Given entries:
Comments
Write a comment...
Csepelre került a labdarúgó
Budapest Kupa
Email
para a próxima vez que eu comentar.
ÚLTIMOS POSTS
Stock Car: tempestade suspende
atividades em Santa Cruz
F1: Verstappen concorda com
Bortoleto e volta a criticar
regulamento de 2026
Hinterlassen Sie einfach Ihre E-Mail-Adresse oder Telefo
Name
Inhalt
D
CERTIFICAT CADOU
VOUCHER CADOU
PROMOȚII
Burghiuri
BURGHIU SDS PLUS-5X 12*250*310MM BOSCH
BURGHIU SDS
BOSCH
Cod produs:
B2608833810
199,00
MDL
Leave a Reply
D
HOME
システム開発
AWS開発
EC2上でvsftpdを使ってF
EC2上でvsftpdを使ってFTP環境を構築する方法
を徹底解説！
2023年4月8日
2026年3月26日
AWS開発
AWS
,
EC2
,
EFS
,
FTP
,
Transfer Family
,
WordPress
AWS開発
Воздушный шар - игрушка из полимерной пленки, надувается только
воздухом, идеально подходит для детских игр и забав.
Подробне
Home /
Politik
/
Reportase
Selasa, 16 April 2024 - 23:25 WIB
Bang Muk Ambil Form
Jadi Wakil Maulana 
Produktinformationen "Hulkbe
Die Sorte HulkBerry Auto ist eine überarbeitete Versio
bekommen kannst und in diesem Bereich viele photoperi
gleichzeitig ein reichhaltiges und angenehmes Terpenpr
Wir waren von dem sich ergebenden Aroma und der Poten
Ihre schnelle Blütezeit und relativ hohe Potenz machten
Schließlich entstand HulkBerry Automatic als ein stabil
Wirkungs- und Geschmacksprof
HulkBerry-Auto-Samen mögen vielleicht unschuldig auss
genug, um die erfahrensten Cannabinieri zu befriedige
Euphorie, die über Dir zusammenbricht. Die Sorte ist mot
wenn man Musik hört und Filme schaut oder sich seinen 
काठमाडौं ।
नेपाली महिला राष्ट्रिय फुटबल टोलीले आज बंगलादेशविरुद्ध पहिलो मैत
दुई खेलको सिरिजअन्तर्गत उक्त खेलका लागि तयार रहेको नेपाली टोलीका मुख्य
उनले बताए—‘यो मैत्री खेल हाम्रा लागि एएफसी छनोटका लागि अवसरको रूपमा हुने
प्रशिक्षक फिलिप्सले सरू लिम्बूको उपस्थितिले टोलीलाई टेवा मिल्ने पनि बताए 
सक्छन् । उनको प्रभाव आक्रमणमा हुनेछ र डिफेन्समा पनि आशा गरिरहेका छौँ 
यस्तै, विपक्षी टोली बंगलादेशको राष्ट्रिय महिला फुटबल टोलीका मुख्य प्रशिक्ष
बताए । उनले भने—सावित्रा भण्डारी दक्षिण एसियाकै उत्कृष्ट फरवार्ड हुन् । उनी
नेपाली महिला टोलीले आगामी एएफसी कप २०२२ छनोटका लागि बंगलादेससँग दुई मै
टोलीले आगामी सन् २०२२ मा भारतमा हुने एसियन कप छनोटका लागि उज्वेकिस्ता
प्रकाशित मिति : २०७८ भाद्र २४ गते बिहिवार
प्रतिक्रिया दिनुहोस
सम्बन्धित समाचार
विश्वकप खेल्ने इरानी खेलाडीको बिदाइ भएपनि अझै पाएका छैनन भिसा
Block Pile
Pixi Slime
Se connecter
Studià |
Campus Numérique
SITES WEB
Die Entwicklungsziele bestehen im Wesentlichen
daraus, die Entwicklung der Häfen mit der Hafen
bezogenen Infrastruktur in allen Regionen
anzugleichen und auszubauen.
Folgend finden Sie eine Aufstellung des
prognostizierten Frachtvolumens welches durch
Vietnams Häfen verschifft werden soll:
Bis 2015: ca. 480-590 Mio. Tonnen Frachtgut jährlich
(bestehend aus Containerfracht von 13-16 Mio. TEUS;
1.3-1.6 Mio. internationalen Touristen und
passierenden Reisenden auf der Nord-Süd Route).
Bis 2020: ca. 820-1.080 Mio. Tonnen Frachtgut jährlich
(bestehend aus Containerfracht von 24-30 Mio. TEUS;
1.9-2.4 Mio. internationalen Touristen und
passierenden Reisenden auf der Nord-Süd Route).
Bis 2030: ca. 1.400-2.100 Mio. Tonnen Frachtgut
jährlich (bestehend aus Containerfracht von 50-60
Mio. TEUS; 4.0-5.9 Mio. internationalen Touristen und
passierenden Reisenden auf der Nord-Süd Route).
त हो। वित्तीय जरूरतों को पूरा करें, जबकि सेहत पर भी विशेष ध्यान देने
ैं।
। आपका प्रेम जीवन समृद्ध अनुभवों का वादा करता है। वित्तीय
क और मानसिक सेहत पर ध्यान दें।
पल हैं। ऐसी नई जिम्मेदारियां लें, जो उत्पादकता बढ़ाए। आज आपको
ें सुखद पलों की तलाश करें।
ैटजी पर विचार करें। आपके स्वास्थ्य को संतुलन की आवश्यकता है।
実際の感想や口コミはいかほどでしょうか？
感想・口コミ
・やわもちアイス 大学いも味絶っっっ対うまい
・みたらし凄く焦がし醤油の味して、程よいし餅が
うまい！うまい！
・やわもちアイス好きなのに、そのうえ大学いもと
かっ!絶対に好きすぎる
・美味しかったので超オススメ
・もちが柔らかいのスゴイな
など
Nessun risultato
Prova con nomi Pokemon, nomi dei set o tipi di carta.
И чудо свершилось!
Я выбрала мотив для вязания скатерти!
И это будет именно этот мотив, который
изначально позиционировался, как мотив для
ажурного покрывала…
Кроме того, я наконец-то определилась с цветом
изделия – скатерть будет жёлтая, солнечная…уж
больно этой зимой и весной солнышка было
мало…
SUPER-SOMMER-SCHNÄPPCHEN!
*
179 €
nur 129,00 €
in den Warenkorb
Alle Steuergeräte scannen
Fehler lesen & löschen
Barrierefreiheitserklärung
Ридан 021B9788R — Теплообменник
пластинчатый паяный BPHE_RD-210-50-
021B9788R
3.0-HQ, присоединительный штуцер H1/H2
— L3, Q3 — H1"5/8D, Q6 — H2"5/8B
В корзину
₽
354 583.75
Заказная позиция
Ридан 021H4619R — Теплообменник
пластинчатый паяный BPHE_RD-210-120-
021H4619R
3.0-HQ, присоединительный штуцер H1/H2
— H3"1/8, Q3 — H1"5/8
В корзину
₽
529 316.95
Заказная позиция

Your goal:
Please return the lines of the listing word for word, from its first line through the line containing "नेपाली महिला राष्ट्रिय", including that line.

Result of the task:
Comments
Write a comment...
Csepelre került a labdarúgó
Budapest Kupa
Email
para a próxima vez que eu comentar.
ÚLTIMOS POSTS
Stock Car: tempestade suspende
atividades em Santa Cruz
F1: Verstappen concorda com
Bortoleto e volta a criticar
regulamento de 2026
Hinterlassen Sie einfach Ihre E-Mail-Adresse oder Telefo
Name
Inhalt
D
CERTIFICAT CADOU
VOUCHER CADOU
PROMOȚII
Burghiuri
BURGHIU SDS PLUS-5X 12*250*310MM BOSCH
BURGHIU SDS
BOSCH
Cod produs:
B2608833810
199,00
MDL
Leave a Reply
D
HOME
システム開発
AWS開発
EC2上でvsftpdを使ってF
EC2上でvsftpdを使ってFTP環境を構築する方法
を徹底解説！
2023年4月8日
2026年3月26日
AWS開発
AWS
,
EC2
,
EFS
,
FTP
,
Transfer Family
,
WordPress
AWS開発
Воздушный шар - игрушка из полимерной пленки, надувается только
воздухом, идеально подходит для детских игр и забав.
Подробне
Home /
Politik
/
Reportase
Selasa, 16 April 2024 - 23:25 WIB
Bang Muk Ambil Form
Jadi Wakil Maulana 
Produktinformationen "Hulkbe
Die Sorte HulkBerry Auto ist eine überarbeitete Versio
bekommen kannst und in diesem Bereich viele photoperi
gleichzeitig ein reichhaltiges und angenehmes Terpenpr
Wir waren von dem sich ergebenden Aroma und der Poten
Ihre schnelle Blütezeit und relativ hohe Potenz machten
Schließlich entstand HulkBerry Automatic als ein stabil
Wirkungs- und Geschmacksprof
HulkBerry-Auto-Samen mögen vielleicht unschuldig auss
genug, um die erfahrensten Cannabinieri zu befriedige
Euphorie, die über Dir zusammenbricht. Die Sorte ist mot
wenn man Musik hört und Filme schaut oder sich seinen 
काठमाडौं ।
नेपाली महिला राष्ट्रिय फुटबल टोलीले आज बंगलादेशविरुद्ध पहिलो मैत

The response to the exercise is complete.